[THE DATA — start]

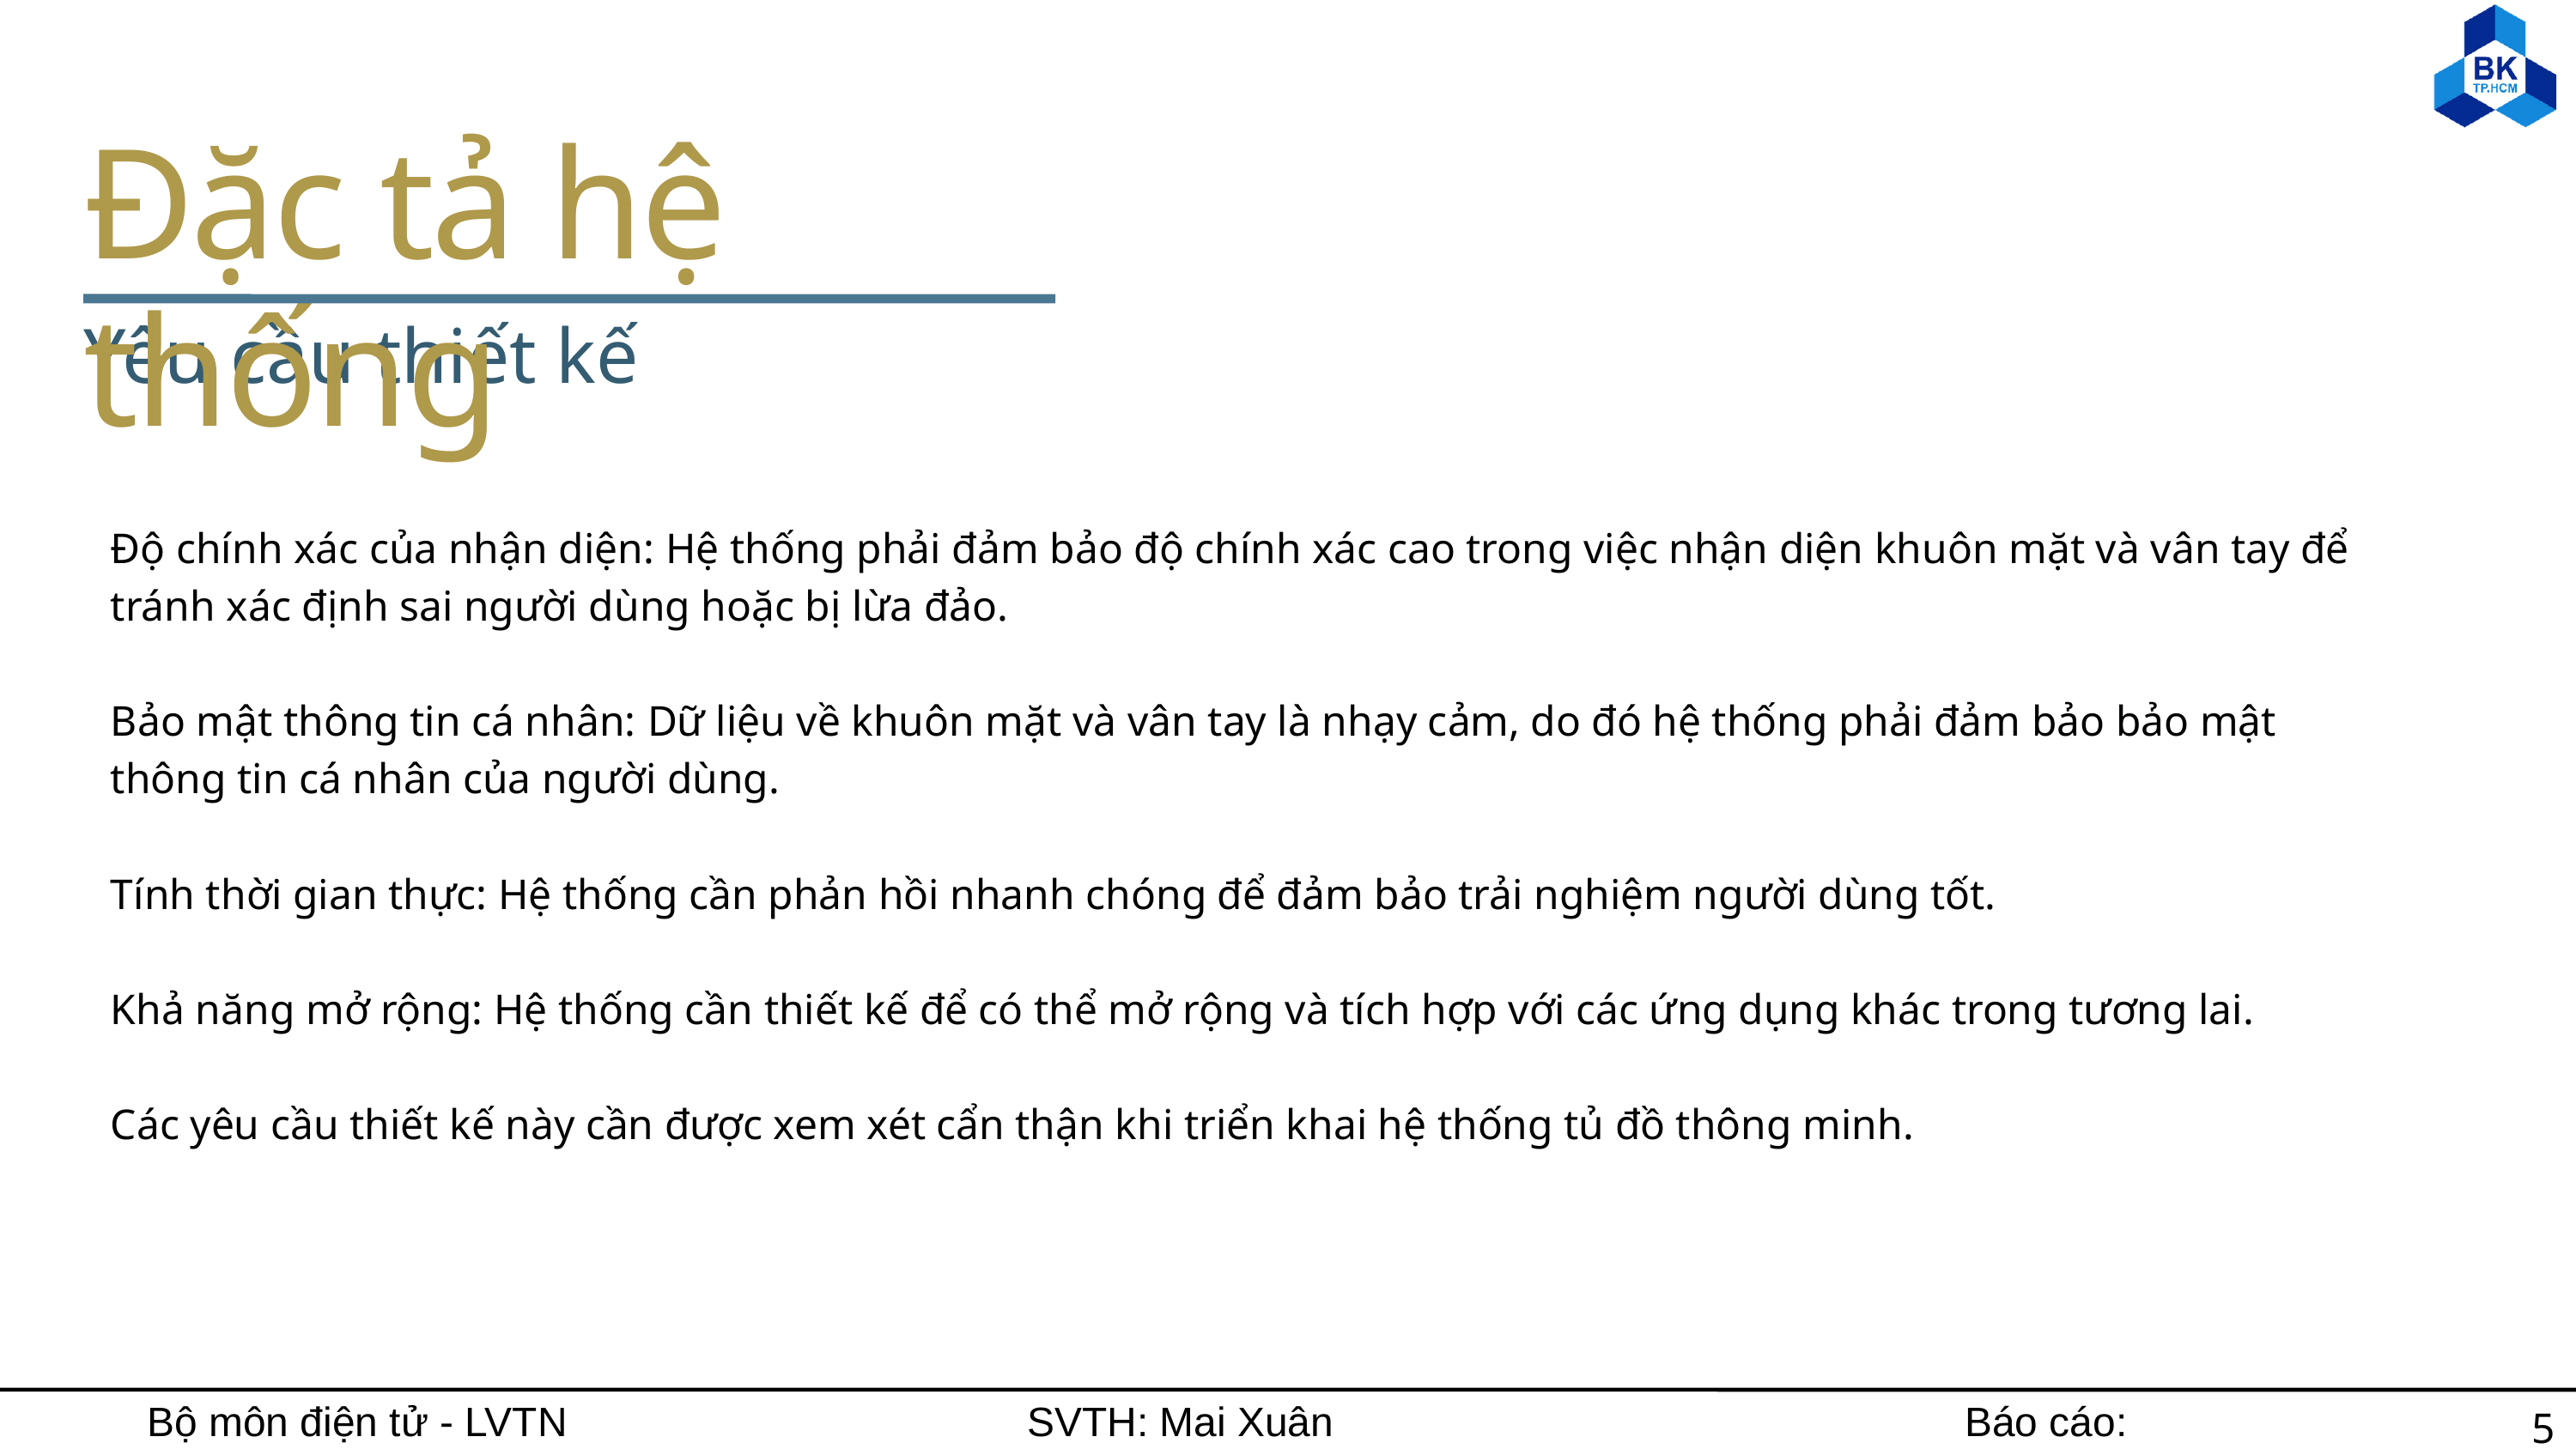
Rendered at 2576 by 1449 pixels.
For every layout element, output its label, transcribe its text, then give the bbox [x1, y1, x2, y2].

text_box Độ chính xác của nhận diện: Hệ thống phải đảm bảo độ chính xác cao trong việc nhận diện khuôn mặt và vân tay để tránh xác định sai người dùng hoặc bị lừa đảo. Bảo mật thông tin cá nhân: Dữ liệu về khuôn mặt và vân tay là nhạy cảm, do đó hệ thống phải đảm bảo bảo mật thông tin cá nhân của người dùng. Tính thời gian thực: Hệ thống cần phản hồi nhanh chóng để đảm bảo trải nghiệm người dùng tốt. Khả năng mở rộng: Hệ thống cần thiết kế để có thể mở rộng và tích hợp với các ứng dụng khác trong tương lai. Các yêu cầu thiết kế này cần được xem xét cẩn thận khi triển khai hệ thống tủ đồ thông minh. [110, 514, 2388, 1149]
text_box Bộ môn điện tử - LVTN [144, 1390, 582, 1445]
text_box 5 [2511, 1390, 2576, 1449]
text_box SVTH: Mai Xuân Hùng [972, 1390, 1389, 1449]
text_box Đặc tả hệ thống [83, 121, 1109, 457]
text_box [2413, 0, 2576, 145]
text_box Báo cáo: 06/06/2024 [1856, 1390, 2237, 1449]
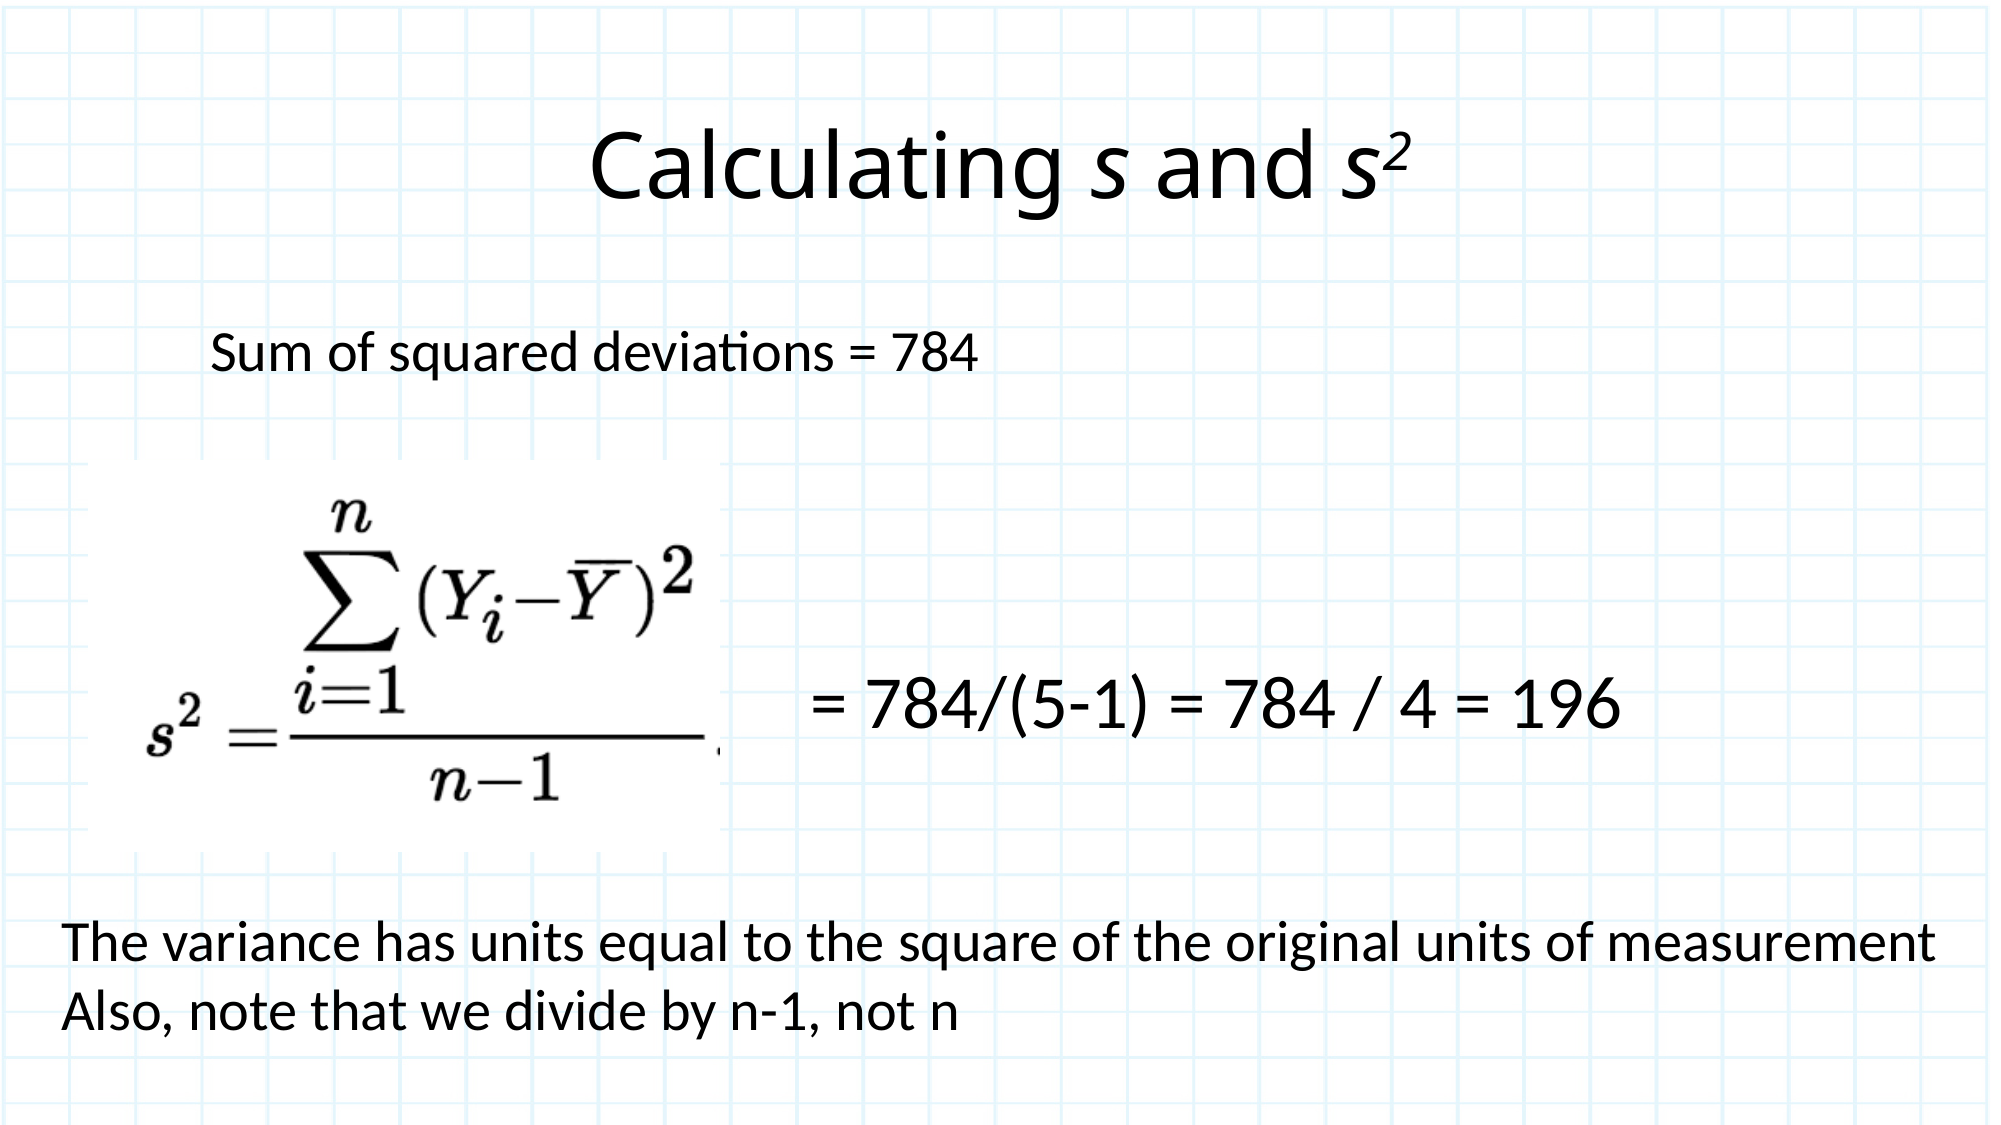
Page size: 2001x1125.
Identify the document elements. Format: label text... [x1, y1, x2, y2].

text_box The variance has units equal to the square of the original units of measurement Also, note that we divide by n-1, not n [46, 895, 1954, 1050]
picture [88, 460, 720, 852]
title Calculating s and s2 [137, 59, 1863, 278]
list = 784/(5-1) = 784 / 4 = 196 [795, 656, 1666, 895]
text_box Sum of squared deviations = 784 [195, 305, 995, 391]
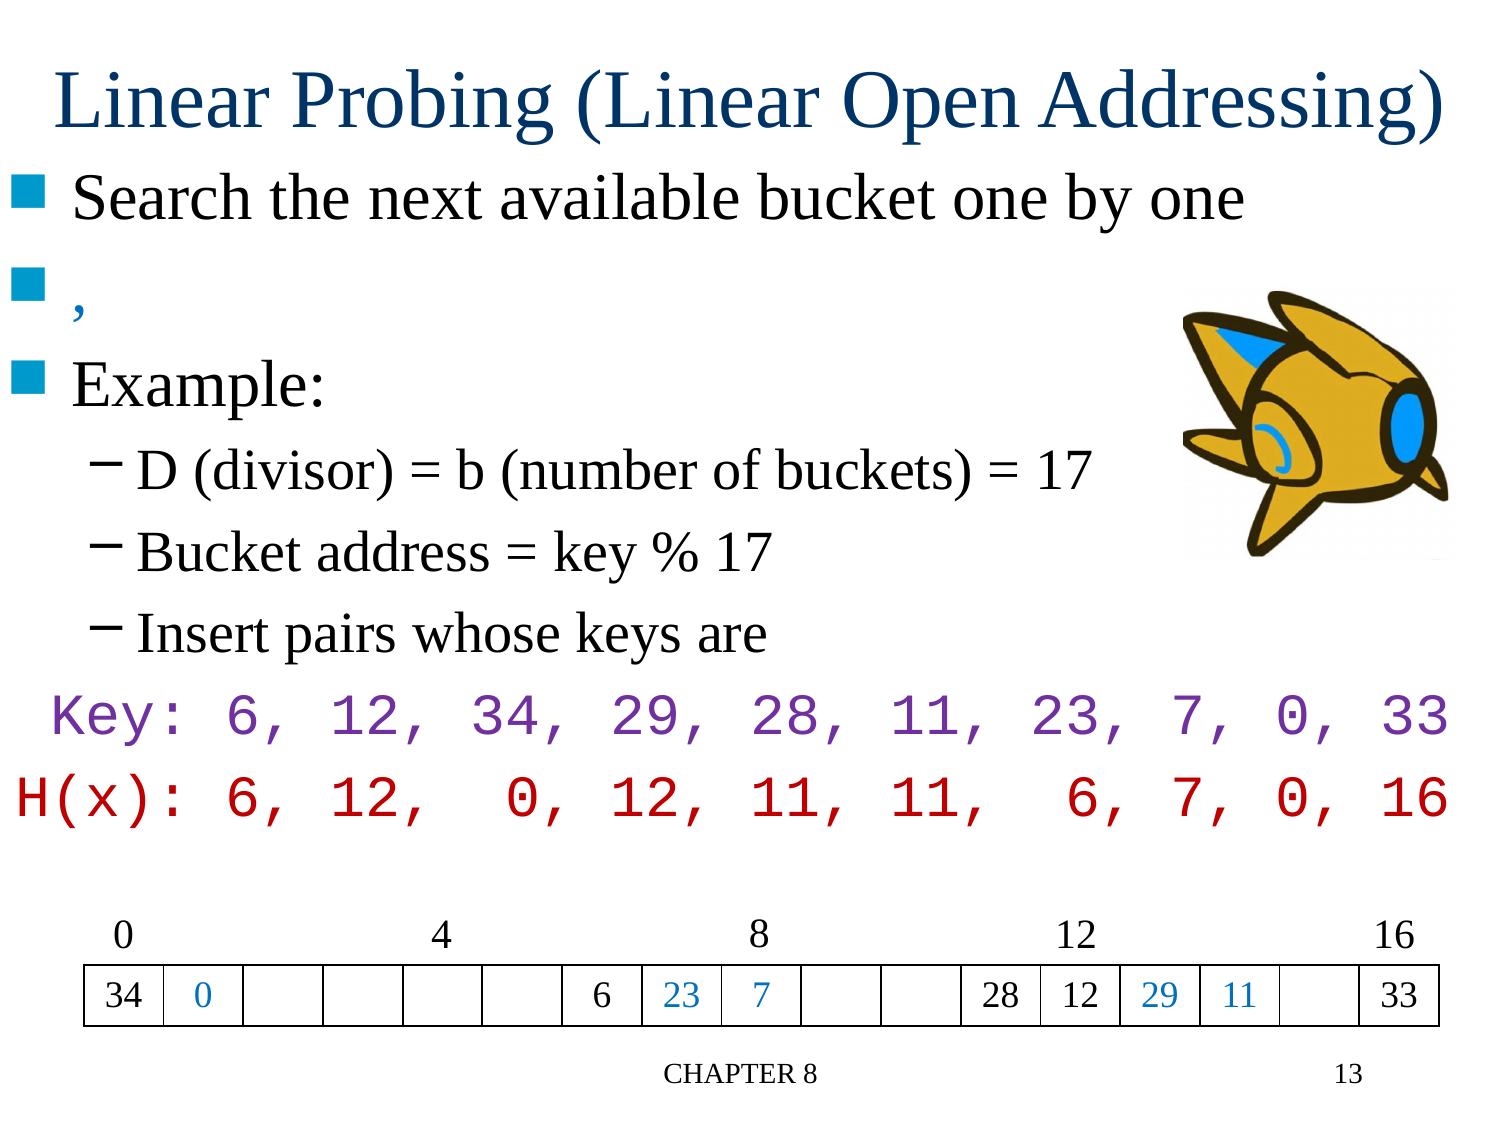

[THE DATA — finish]

- **TASK PROMPT**
What is needed is an exact copy of the lines from the one containing "Page size: 2001x1125." through the last line of the records, with every picture left out.

- **RESULT OF THE EXERCISE**
Page size: 2001x1125.
Identify the document elements. Format: label text... [x1, y1, x2, y2].

text_box The variance has units equal to the square of the original units of measurement Also, note that we divide by n-1, not n [46, 895, 1954, 1050]
picture [88, 460, 720, 852]
title Calculating s and s2 [137, 59, 1863, 278]
list = 784/(5-1) = 784 / 4 = 196 [795, 656, 1666, 895]
text_box Sum of squared deviations = 784 [195, 305, 995, 391]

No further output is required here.